The snorkeling is the best so far, the water the clearest, and a great variety of life below the water, some of the coral, that looks like rocks, has mouths, purple and jagged, but ready to eat anything that gets close. rather scary.
Right now though, heres a picture of improvisation, when you can’t find the clamps, there’s always a way to hold things in place while the glue sets. (PS it only lasted a couple of days 🙁 )
The list of jobs on the boat is still growing, I rowed around the hull and cleaned off the tyre marks from the Dalac haulout, and polished the stainless rubbing strakes. I am a little disappointed that there is a noise coming from the cutless bearing/prop. I expect it’s the shaft rubbing on the bearing, it’s the same noise that caused me to haulout and replace the bearing. I didn’t have it before the fishing line wrap,I think I had a similar noise once on the baba 30, yet before launch, I checked and the prop shaft turned easily and wasn’t stiff at all. I suspect an inferior rubber on the bearing, or possibly a bent shaft or misaligned engine. yet I haven’t put any unusual stress on the engine, as you might get when you wrap a rope around the prop and bang the engine to a sudden stop in gear.
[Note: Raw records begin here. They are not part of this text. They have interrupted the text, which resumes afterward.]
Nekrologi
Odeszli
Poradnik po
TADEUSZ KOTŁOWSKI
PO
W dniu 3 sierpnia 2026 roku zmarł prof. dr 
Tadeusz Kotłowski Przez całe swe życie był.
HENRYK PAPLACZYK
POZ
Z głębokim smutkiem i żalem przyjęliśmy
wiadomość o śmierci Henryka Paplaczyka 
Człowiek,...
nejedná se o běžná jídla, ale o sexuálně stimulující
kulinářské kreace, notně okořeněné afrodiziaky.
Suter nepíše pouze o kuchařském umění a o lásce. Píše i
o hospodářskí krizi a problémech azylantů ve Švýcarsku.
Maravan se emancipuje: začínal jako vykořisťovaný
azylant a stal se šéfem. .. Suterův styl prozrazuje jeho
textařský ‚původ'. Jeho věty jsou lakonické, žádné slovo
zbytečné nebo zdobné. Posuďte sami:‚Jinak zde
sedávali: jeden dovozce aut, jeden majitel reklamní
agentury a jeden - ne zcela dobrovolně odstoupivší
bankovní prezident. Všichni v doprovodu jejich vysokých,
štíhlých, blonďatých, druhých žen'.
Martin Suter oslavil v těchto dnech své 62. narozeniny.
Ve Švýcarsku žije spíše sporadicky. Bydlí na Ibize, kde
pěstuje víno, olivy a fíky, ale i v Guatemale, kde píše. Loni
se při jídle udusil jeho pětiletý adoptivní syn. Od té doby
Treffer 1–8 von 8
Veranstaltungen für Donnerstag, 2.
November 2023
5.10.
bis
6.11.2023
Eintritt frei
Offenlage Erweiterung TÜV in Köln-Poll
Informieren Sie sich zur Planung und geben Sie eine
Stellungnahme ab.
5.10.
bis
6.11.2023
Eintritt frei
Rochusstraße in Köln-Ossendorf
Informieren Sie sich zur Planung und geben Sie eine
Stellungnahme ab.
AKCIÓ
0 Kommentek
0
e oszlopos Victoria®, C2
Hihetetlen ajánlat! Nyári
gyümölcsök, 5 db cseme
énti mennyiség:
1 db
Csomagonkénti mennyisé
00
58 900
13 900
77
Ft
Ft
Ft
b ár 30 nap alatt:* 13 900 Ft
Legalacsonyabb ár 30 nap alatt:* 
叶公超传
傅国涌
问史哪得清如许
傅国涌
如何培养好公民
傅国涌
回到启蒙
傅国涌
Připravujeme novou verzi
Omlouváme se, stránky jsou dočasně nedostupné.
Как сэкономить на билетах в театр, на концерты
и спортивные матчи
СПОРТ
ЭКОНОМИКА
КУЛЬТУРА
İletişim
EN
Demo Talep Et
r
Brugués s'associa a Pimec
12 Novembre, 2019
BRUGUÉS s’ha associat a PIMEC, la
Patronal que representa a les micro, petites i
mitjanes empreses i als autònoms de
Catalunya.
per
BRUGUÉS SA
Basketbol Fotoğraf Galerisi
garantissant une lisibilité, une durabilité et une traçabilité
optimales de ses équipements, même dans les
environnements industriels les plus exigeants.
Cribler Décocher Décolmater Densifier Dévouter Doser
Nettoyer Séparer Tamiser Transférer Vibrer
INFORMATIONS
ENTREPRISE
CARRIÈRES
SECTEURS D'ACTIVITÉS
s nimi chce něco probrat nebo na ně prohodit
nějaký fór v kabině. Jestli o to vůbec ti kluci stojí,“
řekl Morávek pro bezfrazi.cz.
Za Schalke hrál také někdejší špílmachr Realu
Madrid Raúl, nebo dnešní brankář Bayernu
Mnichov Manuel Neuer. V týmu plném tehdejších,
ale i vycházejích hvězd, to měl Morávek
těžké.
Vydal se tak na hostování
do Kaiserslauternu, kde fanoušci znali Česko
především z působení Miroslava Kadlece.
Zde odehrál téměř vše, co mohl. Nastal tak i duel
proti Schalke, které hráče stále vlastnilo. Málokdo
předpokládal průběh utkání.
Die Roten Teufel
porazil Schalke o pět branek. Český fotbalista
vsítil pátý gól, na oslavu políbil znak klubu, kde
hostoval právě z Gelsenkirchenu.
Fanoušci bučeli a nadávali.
An interesting aspect of sailing here is the fact that the charts are useless, if you follow them you will be in big trouble, see belowThis route, the straight lines, was plotted on Navionics to clear the land, but google earth shows the error. Fortunately we have a good set of google earth images for all the coastlines around here which we load up on our OpenCpN chartplotter. They are great for spotting coral/reefs and the gaps in between where you might anchor. On the subject of cartography, best not let the flat earth people see this pic.
We have been away from a marina for some time now, and will get fuel delivered in tarempa this weekend, we just took a delivery of water.then next week, we head south to Bawah Island, at the bottom of the Arambas group, before heading east to Sarawak, which is part of Malaysia on the north part of the Island of Borneo.
Again, Internet is very scratchy out here, I suspect all the carriers/providers here share the same Radio link back to the mainland.